▶ What you should do:
Return all of the data exactly, omitting any images.

*** Block opens ***

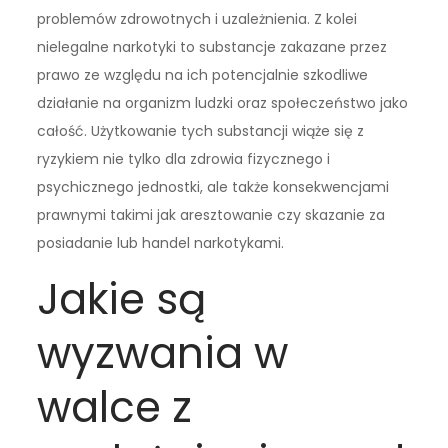
problemów zdrowotnych i uzależnienia. Z kolei
nielegalne narkotyki to substancje zakazane przez
prawo ze względu na ich potencjalnie szkodliwe
działanie na organizm ludzki oraz społeczeństwo jako
całość. Użytkowanie tych substancji wiąże się z
ryzykiem nie tylko dla zdrowia fizycznego i
psychicznego jednostki, ale także konsekwencjami
prawnymi takimi jak aresztowanie czy skazanie za
posiadanie lub handel narkotykami.
Jakie są
wyzwania w
walce z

*** Block closes ***

▶ Task result:
problemów zdrowotnych i uzależnienia. Z kolei
nielegalne narkotyki to substancje zakazane przez
prawo ze względu na ich potencjalnie szkodliwe
działanie na organizm ludzki oraz społeczeństwo jako
całość. Użytkowanie tych substancji wiąże się z
ryzykiem nie tylko dla zdrowia fizycznego i
psychicznego jednostki, ale także konsekwencjami
prawnymi takimi jak aresztowanie czy skazanie za
posiadanie lub handel narkotykami.
Jakie są
wyzwania w
walce z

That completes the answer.